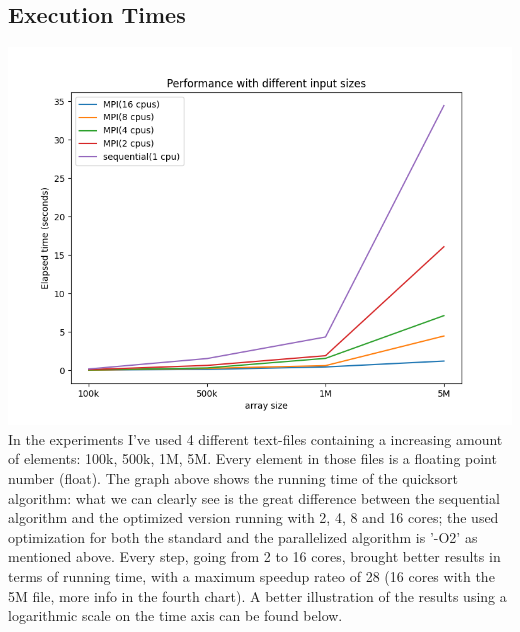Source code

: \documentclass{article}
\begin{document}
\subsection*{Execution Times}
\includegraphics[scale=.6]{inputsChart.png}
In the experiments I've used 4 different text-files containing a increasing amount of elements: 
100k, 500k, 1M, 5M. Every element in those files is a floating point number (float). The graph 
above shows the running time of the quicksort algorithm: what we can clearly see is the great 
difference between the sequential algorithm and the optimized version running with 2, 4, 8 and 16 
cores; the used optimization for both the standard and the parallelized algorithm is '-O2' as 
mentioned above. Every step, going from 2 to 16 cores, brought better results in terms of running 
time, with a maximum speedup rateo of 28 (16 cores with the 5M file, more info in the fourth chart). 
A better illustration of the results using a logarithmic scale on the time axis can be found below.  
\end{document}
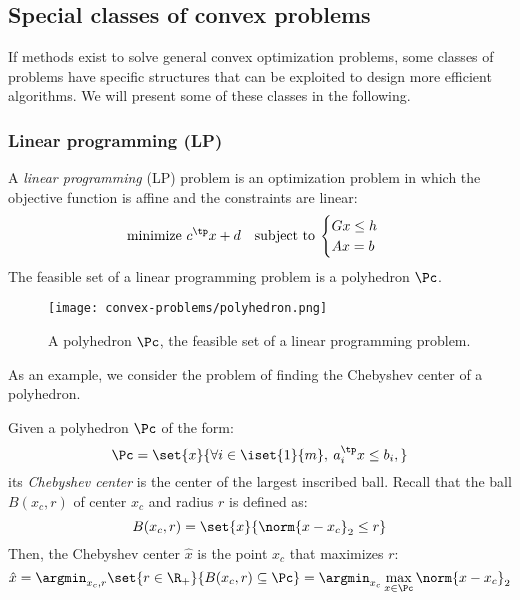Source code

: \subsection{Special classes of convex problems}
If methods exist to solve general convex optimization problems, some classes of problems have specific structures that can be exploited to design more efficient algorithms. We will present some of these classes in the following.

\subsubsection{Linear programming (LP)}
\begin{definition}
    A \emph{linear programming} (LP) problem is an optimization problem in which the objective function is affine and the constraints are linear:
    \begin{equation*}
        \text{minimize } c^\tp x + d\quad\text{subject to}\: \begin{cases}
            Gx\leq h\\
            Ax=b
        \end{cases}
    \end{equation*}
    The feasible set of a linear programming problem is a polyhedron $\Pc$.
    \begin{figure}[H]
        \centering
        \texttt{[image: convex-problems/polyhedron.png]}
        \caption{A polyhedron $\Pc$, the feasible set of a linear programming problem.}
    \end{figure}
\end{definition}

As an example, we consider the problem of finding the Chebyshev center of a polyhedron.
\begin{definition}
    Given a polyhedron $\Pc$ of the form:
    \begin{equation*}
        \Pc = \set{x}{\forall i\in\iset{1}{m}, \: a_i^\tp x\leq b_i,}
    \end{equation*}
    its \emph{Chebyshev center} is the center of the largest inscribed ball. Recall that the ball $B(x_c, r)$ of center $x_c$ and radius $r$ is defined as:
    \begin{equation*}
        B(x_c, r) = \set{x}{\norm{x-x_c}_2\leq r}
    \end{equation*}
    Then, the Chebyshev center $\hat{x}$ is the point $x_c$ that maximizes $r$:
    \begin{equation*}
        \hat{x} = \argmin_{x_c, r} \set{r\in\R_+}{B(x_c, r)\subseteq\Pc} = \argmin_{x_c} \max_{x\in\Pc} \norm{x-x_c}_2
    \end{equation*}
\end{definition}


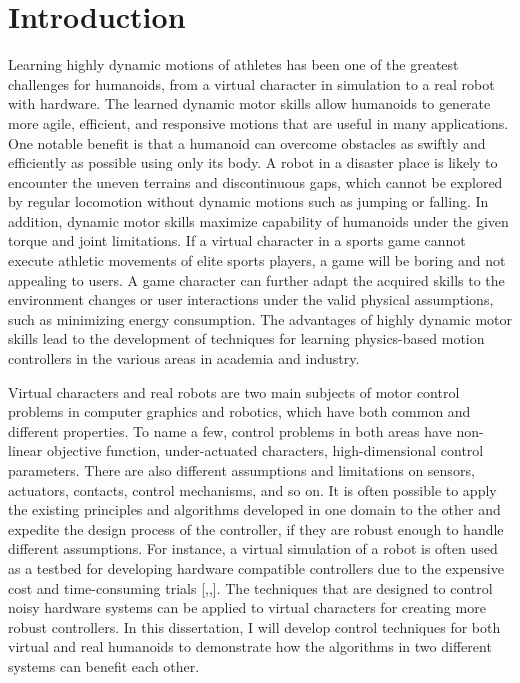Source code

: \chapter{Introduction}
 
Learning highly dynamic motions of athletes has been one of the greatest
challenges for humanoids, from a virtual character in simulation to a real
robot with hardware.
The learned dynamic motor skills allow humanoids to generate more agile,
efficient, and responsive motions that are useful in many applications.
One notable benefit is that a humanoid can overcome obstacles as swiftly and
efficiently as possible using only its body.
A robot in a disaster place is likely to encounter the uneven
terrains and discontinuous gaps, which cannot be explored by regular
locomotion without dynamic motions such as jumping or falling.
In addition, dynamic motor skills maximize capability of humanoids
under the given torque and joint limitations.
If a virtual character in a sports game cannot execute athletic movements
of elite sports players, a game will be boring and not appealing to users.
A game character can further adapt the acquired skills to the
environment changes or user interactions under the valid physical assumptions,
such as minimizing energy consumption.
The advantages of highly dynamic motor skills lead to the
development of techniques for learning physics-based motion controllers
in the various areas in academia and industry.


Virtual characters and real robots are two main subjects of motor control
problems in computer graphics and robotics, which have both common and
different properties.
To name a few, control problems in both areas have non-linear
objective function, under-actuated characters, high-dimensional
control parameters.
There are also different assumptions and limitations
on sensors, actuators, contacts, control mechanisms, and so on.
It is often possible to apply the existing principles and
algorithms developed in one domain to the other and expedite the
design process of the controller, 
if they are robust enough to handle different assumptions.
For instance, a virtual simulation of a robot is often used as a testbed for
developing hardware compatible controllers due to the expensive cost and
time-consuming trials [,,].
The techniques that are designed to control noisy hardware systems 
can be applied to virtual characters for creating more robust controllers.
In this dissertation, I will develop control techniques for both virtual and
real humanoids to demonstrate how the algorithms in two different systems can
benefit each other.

--

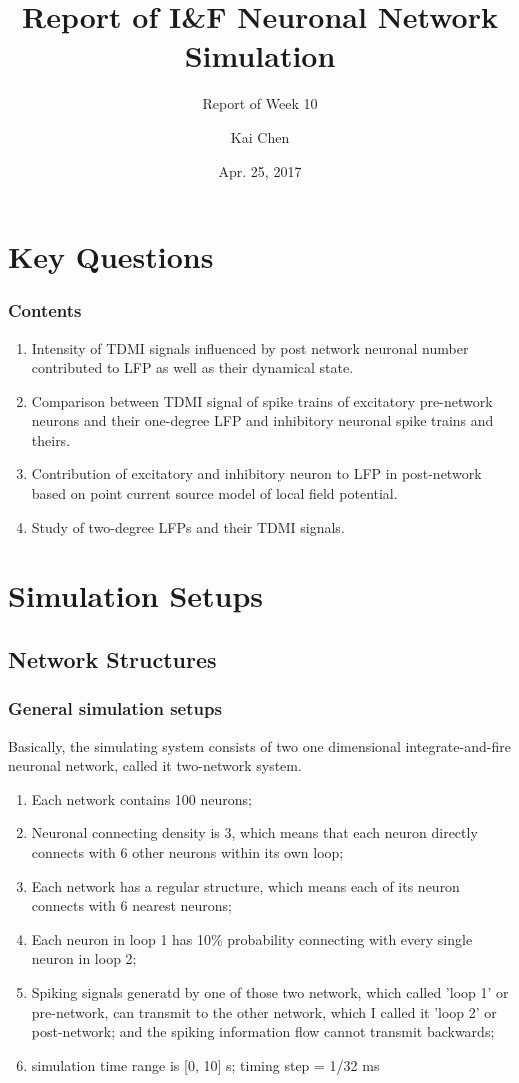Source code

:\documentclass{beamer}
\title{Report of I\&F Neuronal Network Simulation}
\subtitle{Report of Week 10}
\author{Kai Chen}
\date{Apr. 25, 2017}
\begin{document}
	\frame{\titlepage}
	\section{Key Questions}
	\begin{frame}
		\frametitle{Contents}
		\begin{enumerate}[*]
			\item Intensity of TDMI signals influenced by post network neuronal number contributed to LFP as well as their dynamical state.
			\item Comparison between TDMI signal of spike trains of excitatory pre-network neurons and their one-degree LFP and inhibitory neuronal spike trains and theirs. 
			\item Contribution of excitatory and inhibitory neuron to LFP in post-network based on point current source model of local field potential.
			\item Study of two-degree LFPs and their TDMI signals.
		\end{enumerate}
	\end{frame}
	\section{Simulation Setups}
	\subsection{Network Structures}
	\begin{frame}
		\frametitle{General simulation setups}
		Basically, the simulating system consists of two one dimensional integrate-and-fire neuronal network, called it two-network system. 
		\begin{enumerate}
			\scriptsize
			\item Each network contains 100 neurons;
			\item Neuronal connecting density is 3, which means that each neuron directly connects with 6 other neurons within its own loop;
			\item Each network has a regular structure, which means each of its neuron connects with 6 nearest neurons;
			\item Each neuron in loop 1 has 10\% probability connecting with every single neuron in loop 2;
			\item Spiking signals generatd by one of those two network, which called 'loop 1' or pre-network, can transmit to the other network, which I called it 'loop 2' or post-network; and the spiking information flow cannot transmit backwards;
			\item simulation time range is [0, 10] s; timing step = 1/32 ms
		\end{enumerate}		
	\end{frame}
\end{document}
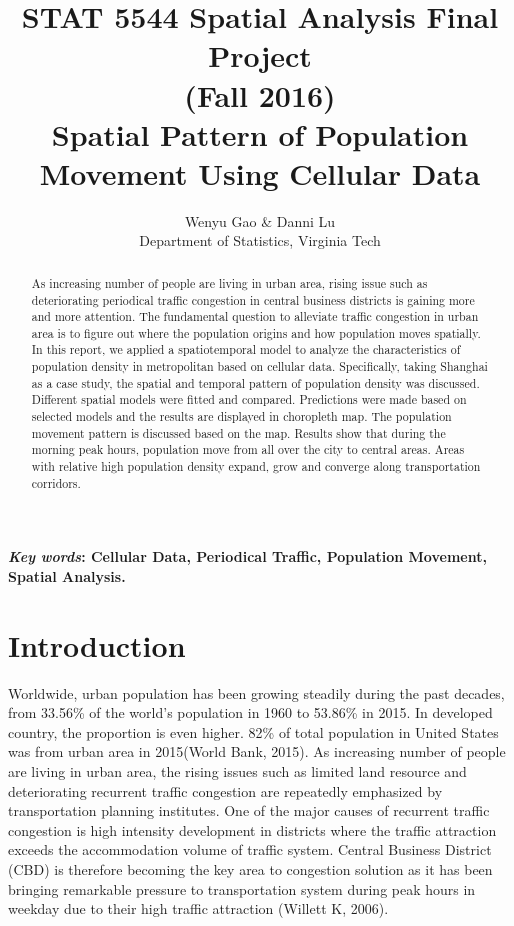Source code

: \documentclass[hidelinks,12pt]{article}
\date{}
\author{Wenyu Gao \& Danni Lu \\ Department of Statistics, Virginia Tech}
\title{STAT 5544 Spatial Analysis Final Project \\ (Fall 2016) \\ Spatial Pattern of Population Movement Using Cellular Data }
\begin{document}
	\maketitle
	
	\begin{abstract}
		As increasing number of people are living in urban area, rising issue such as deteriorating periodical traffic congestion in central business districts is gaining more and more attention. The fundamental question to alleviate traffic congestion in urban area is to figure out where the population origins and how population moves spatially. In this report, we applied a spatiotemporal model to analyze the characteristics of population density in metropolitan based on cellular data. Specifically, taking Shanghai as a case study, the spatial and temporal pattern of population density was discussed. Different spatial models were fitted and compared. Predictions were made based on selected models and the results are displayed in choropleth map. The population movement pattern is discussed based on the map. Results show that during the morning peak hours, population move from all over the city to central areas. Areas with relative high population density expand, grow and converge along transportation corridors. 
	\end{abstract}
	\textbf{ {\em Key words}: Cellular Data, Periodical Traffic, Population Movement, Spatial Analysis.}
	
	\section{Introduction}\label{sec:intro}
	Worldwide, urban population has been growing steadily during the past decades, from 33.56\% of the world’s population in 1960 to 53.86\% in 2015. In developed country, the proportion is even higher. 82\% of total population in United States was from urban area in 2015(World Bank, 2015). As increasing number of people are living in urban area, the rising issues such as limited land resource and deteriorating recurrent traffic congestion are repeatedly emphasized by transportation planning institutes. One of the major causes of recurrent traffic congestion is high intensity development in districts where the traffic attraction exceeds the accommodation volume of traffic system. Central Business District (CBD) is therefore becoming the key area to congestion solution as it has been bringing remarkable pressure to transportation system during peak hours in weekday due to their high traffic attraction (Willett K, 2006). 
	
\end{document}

==

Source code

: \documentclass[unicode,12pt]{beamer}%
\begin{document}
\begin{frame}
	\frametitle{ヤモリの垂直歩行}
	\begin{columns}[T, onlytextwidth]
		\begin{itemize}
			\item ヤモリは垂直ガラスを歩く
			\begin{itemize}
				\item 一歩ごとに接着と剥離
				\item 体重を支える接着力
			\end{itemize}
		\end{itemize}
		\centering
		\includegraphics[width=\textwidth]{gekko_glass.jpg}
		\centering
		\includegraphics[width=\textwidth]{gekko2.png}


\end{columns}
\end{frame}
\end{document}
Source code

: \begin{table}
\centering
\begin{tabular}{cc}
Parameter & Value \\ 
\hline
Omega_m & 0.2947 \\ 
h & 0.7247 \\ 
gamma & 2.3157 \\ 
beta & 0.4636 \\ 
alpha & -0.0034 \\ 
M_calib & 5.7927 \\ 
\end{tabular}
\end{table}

> Exercise requirements
Check each line of the data above for the string "highly", and copy the ones that have it.

> Written answer
Learning highly dynamic motions of athletes has been one of the greatest
The advantages of highly dynamic motor skills lead to the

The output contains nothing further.